Всматриваясь в сумрак, он позвал негромко:
— Эй, часовой Шмидт, пойди-ка сюда.
Когда Шмидт подошёл к двери, караульный начальник, дыша на него водочным духом, проговорил необычайно ласковым голосом:
— Слушай, друг, тебе придётся постоять здесь. Твой сменщик Гофман справляет свой день рождения и несколько утомлён, неважно себя чувствует сейчас. А? Ведь теперь лето ещё, ты не замерз?
— Ладно, подежурю, — сказал: Шмидт.
Утром
— Ну как? — спросил Штумпфе, — в каком настроении сегодня командир, годится для разговора? Я принёс важное заявление.
Часовой покачал головой.
— Тут было дело, — сказал: он, — а в самый, что называется, момент — всех офицеров срочно вызвал полковник, и до сих пор они не вернулись.
— Может быть, капитуляция Москвы?
Часовой, не расслышав, подмигнул в сторону двери:
— Девицы-то здесь, я их охраняю, обер-лейтенант Ленард сказал: «Нам предстоит маленькая получасовая операция, надо очистить вокзал», и велел их постеречь, обещал вернуться к полудню.
Вскоре батальон подняли по тревоге, одновременно в сторону вокзала потянулись танки и артиллерия.
В два часа дня немцы атаковали вокзал Командир полка подполковник Елин писал в это время итоговое донесение командиру дивизии о боевых действиях за последние дни и рассеянно слушал негромкий спор между адъютантом штаба и начальником санчасти полка, какой арбуз слаще — камышинский или астраханский.

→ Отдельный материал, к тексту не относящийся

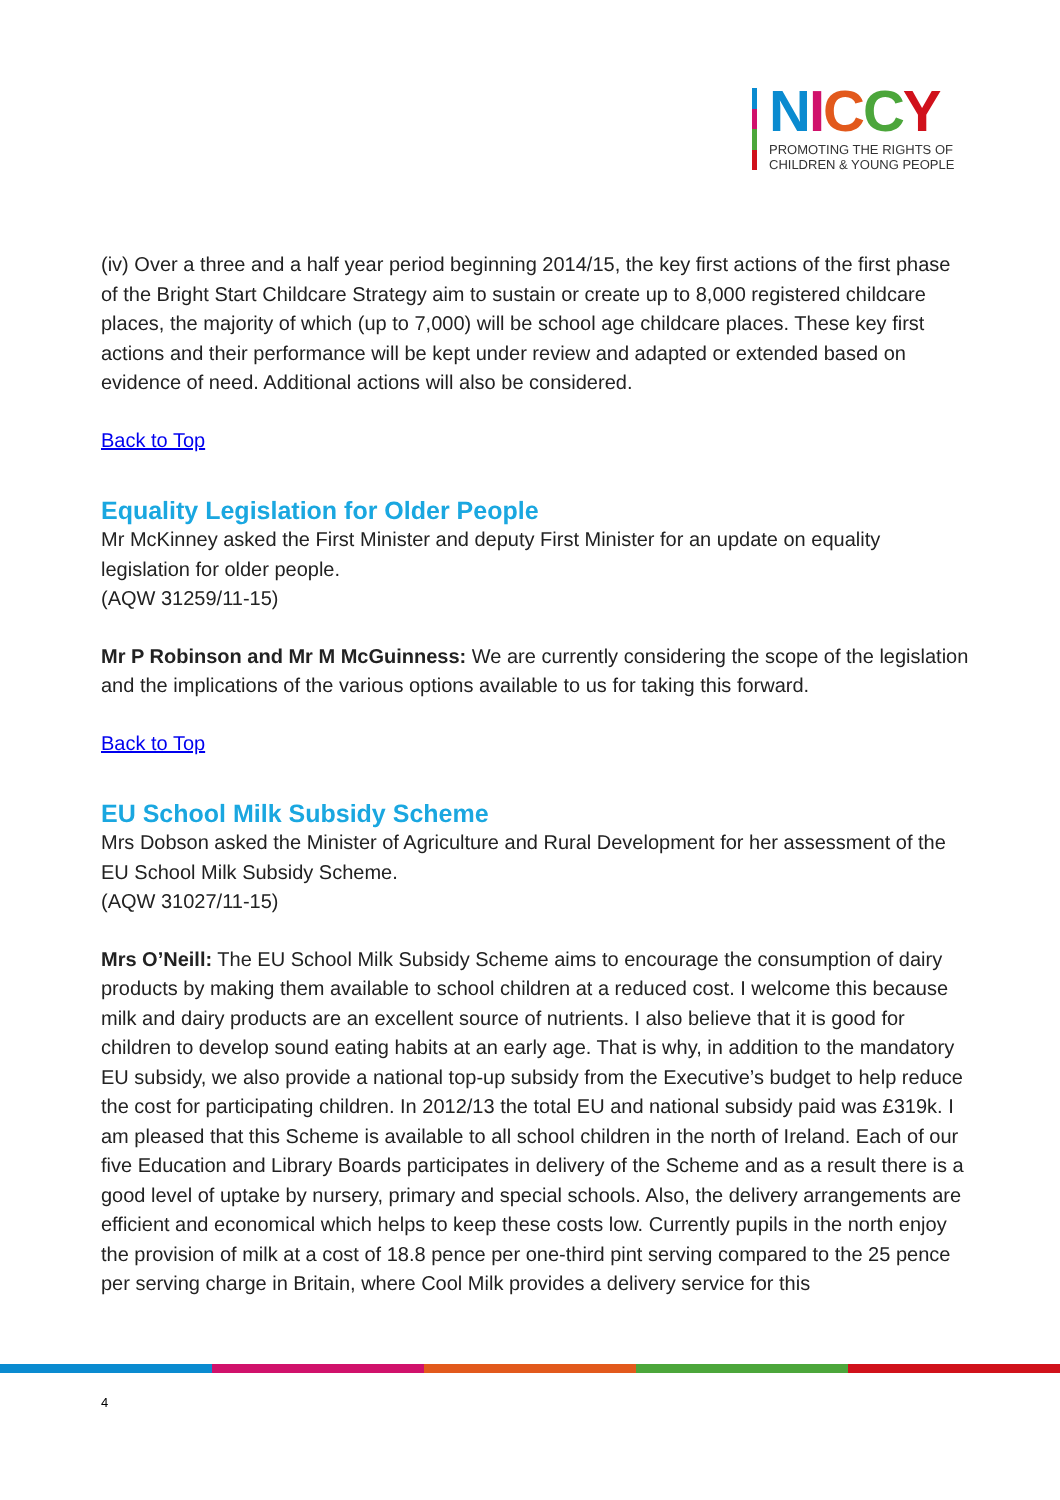NICCY
PROMOTING THE RIGHTS OF
CHILDREN & YOUNG PEOPLE
(iv) Over a three and a half year period beginning 2014/15, the key first actions of the first phase of the Bright Start Childcare Strategy aim to sustain or create up to 8,000 registered childcare places, the majority of which (up to 7,000) will be school age childcare places. These key first actions and their performance will be kept under review and adapted or extended based on evidence of need. Additional actions will also be considered.
Back to Top
Equality Legislation for Older People
Mr McKinney asked the First Minister and deputy First Minister for an update on equality legislation for older people.
(AQW 31259/11-15)
Mr P Robinson and Mr M McGuinness: We are currently considering the scope of the legislation and the implications of the various options available to us for taking this forward.
Back to Top
EU School Milk Subsidy Scheme
Mrs Dobson asked the Minister of Agriculture and Rural Development for her assessment of the EU School Milk Subsidy Scheme.
(AQW 31027/11-15)
Mrs O’Neill: The EU School Milk Subsidy Scheme aims to encourage the consumption of dairy products by making them available to school children at a reduced cost. I welcome this because milk and dairy products are an excellent source of nutrients. I also believe that it is good for children to develop sound eating habits at an early age. That is why, in addition to the mandatory EU subsidy, we also provide a national top-up subsidy from the Executive’s budget to help reduce the cost for participating children. In 2012/13 the total EU and national subsidy paid was £319k. I am pleased that this Scheme is available to all school children in the north of Ireland. Each of our five Education and Library Boards participates in delivery of the Scheme and as a result there is a good level of uptake by nursery, primary and special schools. Also, the delivery arrangements are efficient and economical which helps to keep these costs low. Currently pupils in the north enjoy the provision of milk at a cost of 18.8 pence per one-third pint serving compared to the 25 pence per serving charge in Britain, where Cool Milk provides a delivery service for this
4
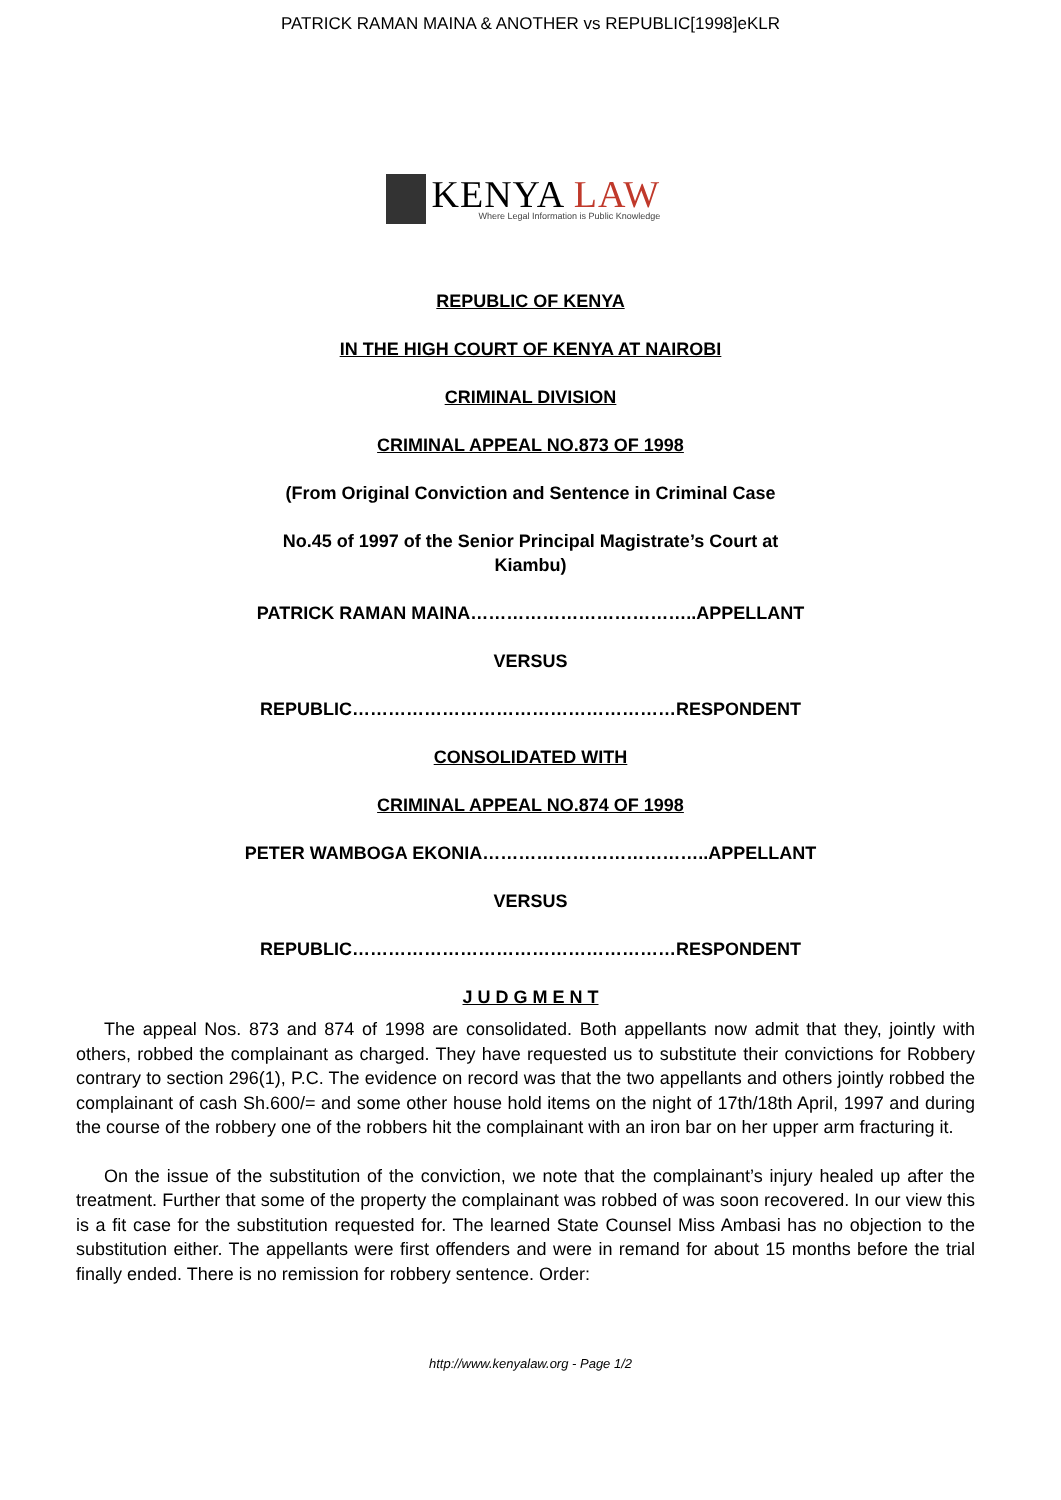PATRICK RAMAN MAINA & ANOTHER vs REPUBLIC[1998]eKLR
KENYA LAW
Where Legal Information is Public Knowledge
REPUBLIC OF KENYA
IN THE HIGH COURT OF KENYA AT NAIROBI
CRIMINAL DIVISION
CRIMINAL APPEAL NO.873 OF 1998
(From Original Conviction and Sentence in Criminal Case
No.45 of 1997 of the Senior Principal Magistrate’s Court at Kiambu)
PATRICK RAMAN MAINA………………………………..APPELLANT
VERSUS
REPUBLIC………………………………………………RESPONDENT
CONSOLIDATED WITH
CRIMINAL APPEAL NO.874 OF 1998
PETER WAMBOGA EKONIA………………………………..APPELLANT
VERSUS
REPUBLIC………………………………………………RESPONDENT
J U D G M E N T
The appeal Nos. 873 and 874 of 1998 are consolidated. Both appellants now admit that they, jointly with others, robbed the complainant as charged. They have requested us to substitute their convictions for Robbery contrary to section 296(1), P.C. The evidence on record was that the two appellants and others jointly robbed the complainant of cash Sh.600/= and some other house hold items on the night of 17th/18th April, 1997 and during the course of the robbery one of the robbers hit the complainant with an iron bar on her upper arm fracturing it.
On the issue of the substitution of the conviction, we note that the complainant’s injury healed up after the treatment. Further that some of the property the complainant was robbed of was soon recovered. In our view this is a fit case for the substitution requested for. The learned State Counsel Miss Ambasi has no objection to the substitution either. The appellants were first offenders and were in remand for about 15 months before the trial finally ended. There is no remission for robbery sentence. Order:
http://www.kenyalaw.org - Page 1/2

Един узнал об атаке сразу, на слух, ещё до донесения командира батальона, по грохоту внезапного обвала авиабомб и шквальной артиллерийской и миномётной стрельбе.
Он выбежал из блиндажа и увидел, как бледное облако известковой пыли и масляный, жирный дым, поднимаясь над вокзалом, смешивались в тёмную, медленно колышущуюся, цепляющуюся за развалины хмару.
Вскоре стрельба послышалась на левом фланге и в центре обороны дивизии.
«Началось», — подумал Елин, и так же подумали тысячи людей, ждавших неминуемого.
Чувство ожидания удара было особенно томительно и остро у переправившихся в Сталинград. Казалось, переправа полков с левого берега в Сталинград подобна действию человека, ставшего грудью навстречу катящемуся с откоса гружёному составу. Удар должен был быть неминуемым и жестоким.
Елин многое видел и испытал на своём веку и считал, что волосы его поседели не только от боевых трудов, но и от требовательности некоторых начальников и от нерадивости некоторых подчинённых.
«И далось им именно по Филяшкину со всей силой ударить, — подумал он, — по самому слабому моему звену, по недавно приданному батальону, где и людей я порядком не знаю».
В это время связной позвал его в блиндаж — звонил по телефону Филяшкин, доложил, что началось» немец обрабатывает его с земли и воздуха, он слышит гудение танковых моторов, он несёт потери и готовится отразить атаку.
— Да, я сам слышу, что началось, — крикнул в трубку Елин, — береги пулемёты, не думай отступать, я тебя поддержу. Слышишь? Огнём поддержу! Слышишь? Слышишь?
Но Филяшкин не слышал обещания командира поддержать его огнём — связь порвалась.
Елин позвонил командиру дивизии, доложил, что противник начал наступление, главный удар наносит по Филяшкину.